When TCP option space is insufficient (e.g., IPv6 with tcp_timestamps
enabled), the original code jumped to out_unlock without clearing the
addr_signal flag. This caused mptcp_pm_add_timer to keep rescheduling
indefinitely without sending ADD_ADDR, preventing the endpoint list from
being traversed.
In a pure ACK scenario (indicated by drop_other_suboptions=true), if
the option space is insufficient to carry the ADD_ADDR suboption, it
is appropriate to drop this address signal to allow the timer handler
to move on to other addresses.
Fixes: 00cfd77b9063 ("mptcp: retransmit ADD_ADDR when timeout")
Signed-off-by: Li Xiasong <lixiasong1@huawei.com>
---
Seeking feedback on:
When announcing addresses to the peer, MPTCP sends a pure ACK packet
to carry MPTCP options (ADD_ADDR). In this scenario, if the option space
is insufficient for ADD_ADDR, clearing addr_signal would:
- Prevent the timer from retrying infinitely
- Allow the timer to continue traversing and processing other addresses
- Not block other subflow creation or address announcement operations
Is there any scenario where we should retry later instead of clearing
the address signal/echo flag? However, if a pure ACK doesn't have
enough space for the flag, subsequent packets won't either.
---
net/mptcp/pm.c | 17 ++++++++---------
1 file changed, 8 insertions(+), 9 deletions(-)

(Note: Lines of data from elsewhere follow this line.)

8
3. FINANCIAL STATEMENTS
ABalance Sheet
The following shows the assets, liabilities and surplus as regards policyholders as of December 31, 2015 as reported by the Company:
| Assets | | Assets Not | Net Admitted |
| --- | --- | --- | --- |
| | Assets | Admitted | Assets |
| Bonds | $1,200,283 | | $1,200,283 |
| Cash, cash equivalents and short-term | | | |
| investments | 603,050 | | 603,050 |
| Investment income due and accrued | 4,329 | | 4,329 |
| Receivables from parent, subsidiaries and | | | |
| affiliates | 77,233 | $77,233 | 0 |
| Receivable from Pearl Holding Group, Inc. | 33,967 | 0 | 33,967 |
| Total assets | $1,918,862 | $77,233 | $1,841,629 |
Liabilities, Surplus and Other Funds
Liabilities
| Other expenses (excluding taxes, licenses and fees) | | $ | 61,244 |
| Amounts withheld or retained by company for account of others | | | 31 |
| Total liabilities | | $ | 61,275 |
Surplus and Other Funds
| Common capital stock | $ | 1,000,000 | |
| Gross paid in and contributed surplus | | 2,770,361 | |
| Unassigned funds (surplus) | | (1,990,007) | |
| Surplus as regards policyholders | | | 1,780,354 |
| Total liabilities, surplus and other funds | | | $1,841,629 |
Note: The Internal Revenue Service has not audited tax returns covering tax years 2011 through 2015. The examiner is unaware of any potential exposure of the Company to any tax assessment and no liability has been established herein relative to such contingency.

diff --git a/net/mptcp/pm.c b/net/mptcp/pm.c
index 57a456690406..1d49779c6a1f 100644
--- a/net/mptcp/pm.c
+++ b/net/mptcp/pm.c
@@ -881,19 +881,18 @@ bool mptcp_pm_add_addr_signal(struct mptcp_sock *msk, const struct sk_buff *skb,
}
*echo = mptcp_pm_should_add_signal_echo(msk);
+ add_addr = msk->pm.addr_signal &
+ ~(*echo ? BIT(MPTCP_ADD_ADDR_ECHO) : BIT(MPTCP_ADD_ADDR_SIGNAL));
port = !!(*echo ? msk->pm.remote.port : msk->pm.local.port);
-
family = *echo ? msk->pm.remote.family : msk->pm.local.family;
- if (remaining < mptcp_add_addr_len(family, *echo, port))
- goto out_unlock;
- if (*echo) {
- *addr = msk->pm.remote;
- add_addr = msk->pm.addr_signal & ~BIT(MPTCP_ADD_ADDR_ECHO);
- } else {
- *addr = msk->pm.local;
- add_addr = msk->pm.addr_signal & ~BIT(MPTCP_ADD_ADDR_SIGNAL);
+ if (remaining < mptcp_add_addr_len(family, *echo, port)) {
+ if (*drop_other_suboptions)
+ WRITE_ONCE(msk->pm.addr_signal, add_addr);
+ goto out_unlock;
}
+
+ *addr = *echo ? msk->pm.remote : msk->pm.local;
WRITE_ONCE(msk->pm.addr_signal, add_addr);
ret = true;
--
2.34.1
Hi Li,
On 18/04/2026 12:00, Li Xiasong wrote:
> When TCP option space is insufficient (e.g., IPv6 with tcp_timestamps
> enabled), the original code jumped to out_unlock without clearing the
> addr_signal flag. This caused mptcp_pm_add_timer to keep rescheduling
> indefinitely without sending ADD_ADDR,
Funny, I was looking at this issue on Friday evening :)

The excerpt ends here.